# [Per-instance keypoint data]
↓

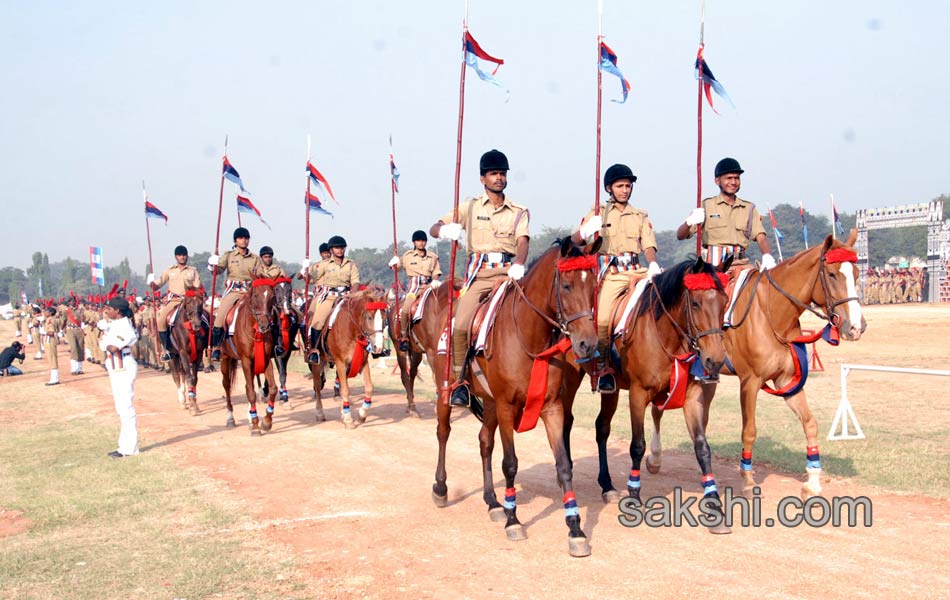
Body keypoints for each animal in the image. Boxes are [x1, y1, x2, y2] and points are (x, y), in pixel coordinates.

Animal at [221, 278, 280, 434]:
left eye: (273, 297)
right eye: (255, 296)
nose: (265, 325)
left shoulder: (266, 359)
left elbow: (272, 388)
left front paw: (266, 421)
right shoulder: (245, 360)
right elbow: (250, 391)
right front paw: (255, 426)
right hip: (225, 356)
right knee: (227, 384)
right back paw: (230, 418)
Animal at [310, 288, 388, 424]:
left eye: (384, 318)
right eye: (369, 317)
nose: (377, 347)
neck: (351, 330)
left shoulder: (362, 362)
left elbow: (368, 387)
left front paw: (361, 414)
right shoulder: (340, 362)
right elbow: (345, 390)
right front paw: (348, 419)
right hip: (317, 362)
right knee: (318, 384)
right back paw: (319, 413)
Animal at [428, 239, 600, 556]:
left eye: (593, 285)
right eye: (566, 285)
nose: (587, 343)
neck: (530, 335)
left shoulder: (552, 407)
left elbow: (564, 465)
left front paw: (575, 529)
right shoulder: (507, 406)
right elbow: (510, 464)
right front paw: (513, 521)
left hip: (490, 402)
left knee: (485, 441)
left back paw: (492, 501)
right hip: (446, 390)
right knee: (443, 432)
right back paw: (441, 489)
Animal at [560, 258, 732, 528]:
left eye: (724, 302)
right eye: (695, 303)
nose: (714, 360)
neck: (663, 332)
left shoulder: (692, 395)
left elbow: (702, 447)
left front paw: (714, 503)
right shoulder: (638, 394)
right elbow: (637, 446)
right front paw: (634, 494)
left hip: (611, 390)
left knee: (602, 428)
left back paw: (607, 485)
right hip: (570, 379)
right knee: (566, 422)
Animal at [652, 232, 868, 500]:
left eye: (857, 274)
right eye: (831, 274)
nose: (856, 327)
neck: (772, 313)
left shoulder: (787, 381)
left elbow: (810, 423)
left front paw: (813, 481)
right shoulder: (750, 382)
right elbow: (749, 431)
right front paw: (747, 479)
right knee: (657, 410)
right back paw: (655, 459)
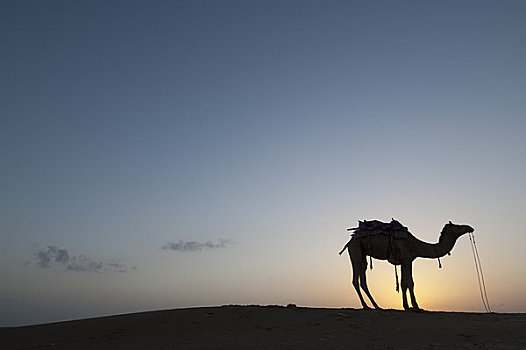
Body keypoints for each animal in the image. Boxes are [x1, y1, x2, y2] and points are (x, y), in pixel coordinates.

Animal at [340, 220, 476, 310]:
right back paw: (371, 306)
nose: (470, 227)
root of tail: (349, 241)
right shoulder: (408, 259)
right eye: (458, 226)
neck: (416, 245)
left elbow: (403, 283)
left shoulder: (404, 261)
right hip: (356, 250)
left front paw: (406, 306)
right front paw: (416, 306)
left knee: (359, 279)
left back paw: (372, 306)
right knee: (359, 279)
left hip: (360, 253)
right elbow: (410, 282)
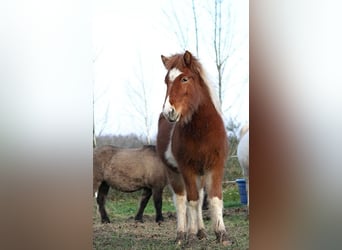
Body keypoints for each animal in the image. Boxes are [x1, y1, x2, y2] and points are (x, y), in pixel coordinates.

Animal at [156, 50, 231, 246]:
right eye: (166, 81)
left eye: (184, 79)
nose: (169, 112)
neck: (202, 131)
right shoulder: (186, 168)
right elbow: (192, 201)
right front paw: (190, 236)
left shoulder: (216, 166)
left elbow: (214, 199)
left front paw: (222, 234)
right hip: (174, 172)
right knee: (182, 201)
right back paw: (182, 234)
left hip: (201, 173)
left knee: (200, 196)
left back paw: (202, 232)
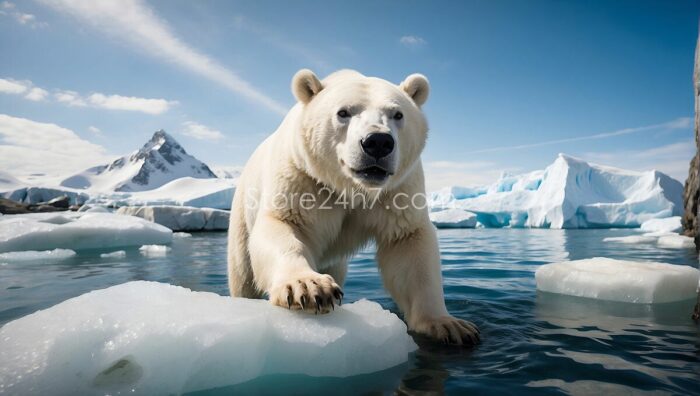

↑

# [WHAT IS BEING ASKED]
Without carrying over any picture, write out the entries above once more, exactly.

# [ANSWER TO THE PROBLEM]
Body keypoints for each animal in the image. Boxes are [x1, y1, x2, y2] and points are (x, y), in pixel coordinates.

Animal at [221, 278, 280, 434]:
left eye: (273, 297)
right eye: (255, 296)
nose: (265, 325)
left shoulder: (266, 359)
left elbow: (272, 388)
left front paw: (266, 421)
right shoulder: (245, 360)
right elbow: (250, 391)
right front paw: (255, 426)
right hip: (225, 356)
right knee: (227, 384)
right back paw: (230, 418)
Animal at [310, 288, 388, 424]:
left eye: (384, 318)
right eye: (369, 317)
nose: (377, 347)
neck: (351, 330)
left shoulder: (362, 362)
left elbow: (368, 387)
left front paw: (361, 414)
right shoulder: (340, 362)
right elbow: (345, 390)
right front paw: (348, 419)
right hip: (317, 362)
right knee: (318, 384)
right back paw: (319, 413)
Animal at [428, 239, 600, 556]:
left eye: (593, 285)
right eye: (566, 285)
nose: (587, 343)
neck: (530, 335)
left shoulder: (552, 407)
left elbow: (564, 465)
left front paw: (575, 529)
right shoulder: (507, 406)
right elbow: (510, 464)
right front paw: (513, 521)
left hip: (490, 402)
left knee: (485, 441)
left back paw: (492, 501)
right hip: (446, 390)
right knee: (443, 432)
right back paw: (441, 489)
Animal at [560, 258, 732, 528]:
left eye: (724, 302)
right eye: (695, 303)
nose: (714, 360)
neck: (663, 332)
left shoulder: (692, 395)
left elbow: (702, 447)
left front paw: (714, 503)
right shoulder: (638, 394)
right elbow: (637, 446)
right front paw: (634, 494)
left hip: (611, 390)
left knee: (602, 428)
left back paw: (607, 485)
right hip: (570, 379)
right knee: (566, 422)
Animal at [652, 232, 868, 500]:
left eye: (857, 274)
right eye: (831, 274)
nose: (856, 327)
neck: (772, 313)
left shoulder: (787, 381)
left elbow: (810, 423)
left front paw: (813, 481)
right shoulder: (750, 382)
right elbow: (749, 431)
right front paw: (747, 479)
right knee: (657, 410)
right back paw: (655, 459)
Body keypoints for each animal in the image. Boxes are [x1, y1, x2, y2] and points are (x, y), in pixel coordinates.

Animal at [340, 220, 476, 310]:
right back paw: (371, 306)
nose: (470, 227)
root of tail: (349, 241)
right shoulder: (408, 259)
right eye: (458, 226)
neck: (416, 245)
left elbow: (403, 283)
left shoulder: (404, 261)
right hip: (356, 250)
left front paw: (406, 306)
right front paw: (416, 306)
left knee: (359, 279)
left back paw: (372, 306)
right knee: (359, 279)
left hip: (360, 253)
right elbow: (410, 282)
Body keypoints for each animal in the image. Boxes are [x1, y1, x2, y2] and points are (x, y), in pixel coordinates.

Animal at [156, 50, 231, 246]:
right eye: (166, 81)
left eye: (184, 79)
nose: (169, 112)
neck: (202, 131)
right shoulder: (186, 168)
right elbow: (192, 201)
right front paw: (190, 236)
left shoulder: (216, 166)
left elbow: (214, 199)
left front paw: (222, 234)
right hip: (174, 172)
right knee: (182, 201)
right back paw: (182, 234)
left hip: (201, 173)
left knee: (200, 196)
left back paw: (202, 232)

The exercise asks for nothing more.